BEGIN Input data
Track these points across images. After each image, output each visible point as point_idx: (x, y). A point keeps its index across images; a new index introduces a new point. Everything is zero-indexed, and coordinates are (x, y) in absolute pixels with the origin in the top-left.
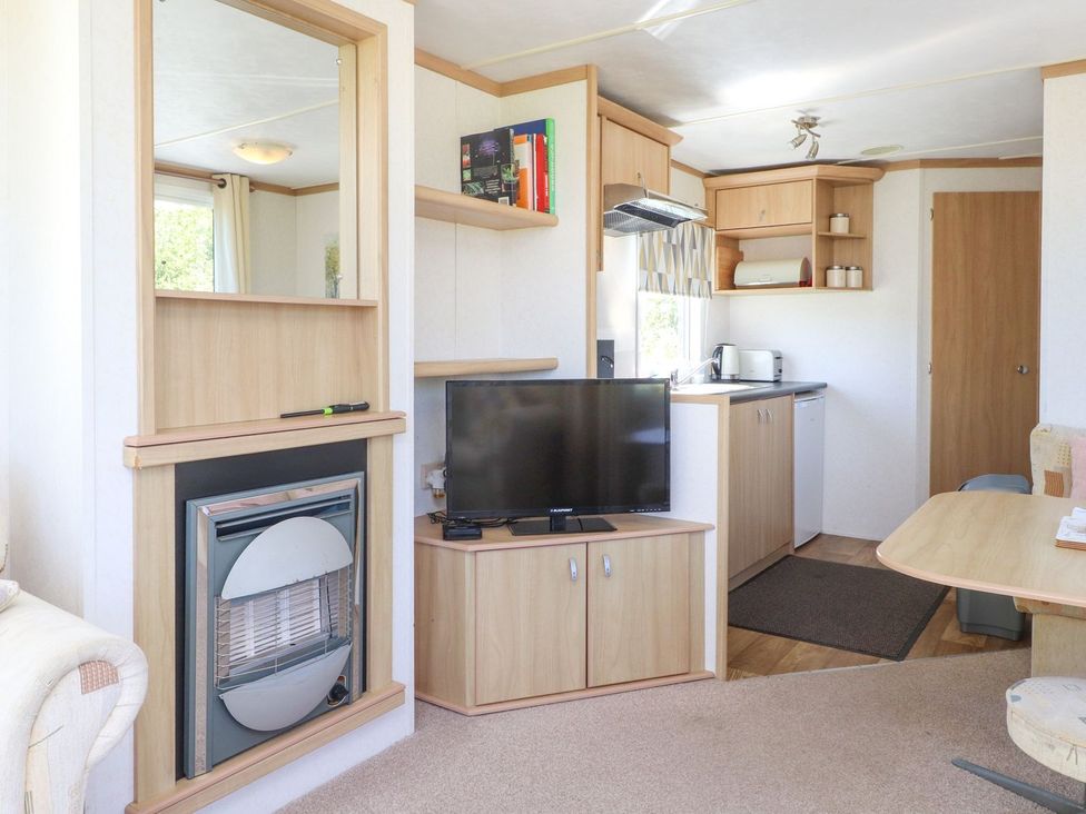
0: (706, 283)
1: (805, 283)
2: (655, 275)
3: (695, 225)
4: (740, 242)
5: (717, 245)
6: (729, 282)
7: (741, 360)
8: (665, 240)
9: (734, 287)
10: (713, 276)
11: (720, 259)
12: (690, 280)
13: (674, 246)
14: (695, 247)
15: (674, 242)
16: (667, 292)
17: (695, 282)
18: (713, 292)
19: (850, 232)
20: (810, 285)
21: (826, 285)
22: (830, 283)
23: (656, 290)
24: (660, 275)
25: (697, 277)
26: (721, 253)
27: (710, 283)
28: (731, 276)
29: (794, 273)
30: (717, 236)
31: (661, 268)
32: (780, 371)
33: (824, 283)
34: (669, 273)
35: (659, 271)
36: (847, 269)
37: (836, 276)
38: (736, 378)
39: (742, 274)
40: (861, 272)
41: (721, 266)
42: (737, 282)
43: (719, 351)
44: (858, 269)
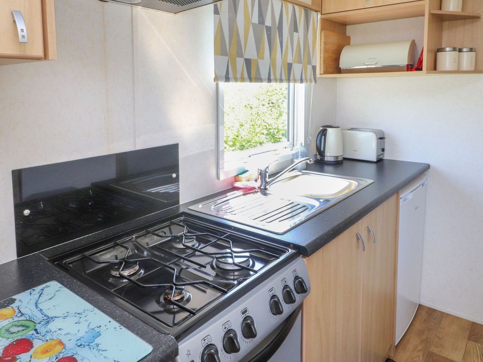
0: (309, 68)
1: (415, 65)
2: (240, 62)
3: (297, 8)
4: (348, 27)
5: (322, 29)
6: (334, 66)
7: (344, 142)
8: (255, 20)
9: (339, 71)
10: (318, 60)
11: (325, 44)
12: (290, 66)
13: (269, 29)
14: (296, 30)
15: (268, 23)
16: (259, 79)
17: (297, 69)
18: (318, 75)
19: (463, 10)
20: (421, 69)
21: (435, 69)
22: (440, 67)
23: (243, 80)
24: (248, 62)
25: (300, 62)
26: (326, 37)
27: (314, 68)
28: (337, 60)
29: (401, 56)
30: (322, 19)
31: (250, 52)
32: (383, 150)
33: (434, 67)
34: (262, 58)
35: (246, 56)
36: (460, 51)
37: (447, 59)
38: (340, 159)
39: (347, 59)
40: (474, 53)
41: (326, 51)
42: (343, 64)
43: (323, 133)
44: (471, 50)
END Input data
:: What is expected ::
Reproduce everything from the start of the listing down to the line containing "12: (290, 66)", renaming "zero-indexed" to "0-based" and changing nothing else. Leave the pictures out of your answer.

:: Exercise result ::
Track these points across images. After each image, output each visible point as point_idx: (x, y). A point keeps its index across images; a new index introduces a new point. Everything is 0-based, and coordinates are (x, y) in absolute pixels with the origin in the top-left.
0: (706, 283)
1: (805, 283)
2: (655, 275)
3: (695, 225)
4: (740, 242)
5: (717, 245)
6: (729, 282)
7: (741, 360)
8: (665, 240)
9: (734, 287)
10: (713, 276)
11: (720, 259)
12: (690, 280)
13: (674, 246)
14: (695, 247)
15: (674, 242)
16: (667, 292)
17: (695, 282)
18: (713, 292)
19: (850, 232)
20: (810, 285)
21: (826, 285)
22: (830, 283)
23: (656, 290)
24: (660, 275)
25: (697, 277)
26: (721, 253)
27: (710, 283)
28: (731, 276)
29: (794, 273)
30: (717, 236)
31: (661, 268)
32: (780, 371)
33: (824, 283)
34: (669, 273)
35: (659, 271)
36: (847, 269)
37: (836, 276)
38: (736, 378)
39: (742, 274)
40: (861, 272)
41: (721, 266)
42: (737, 282)
43: (719, 351)
44: (858, 269)
0: (309, 68)
1: (415, 65)
2: (240, 62)
3: (297, 8)
4: (348, 27)
5: (322, 29)
6: (334, 66)
7: (344, 142)
8: (255, 20)
9: (339, 71)
10: (318, 60)
11: (325, 44)
12: (290, 66)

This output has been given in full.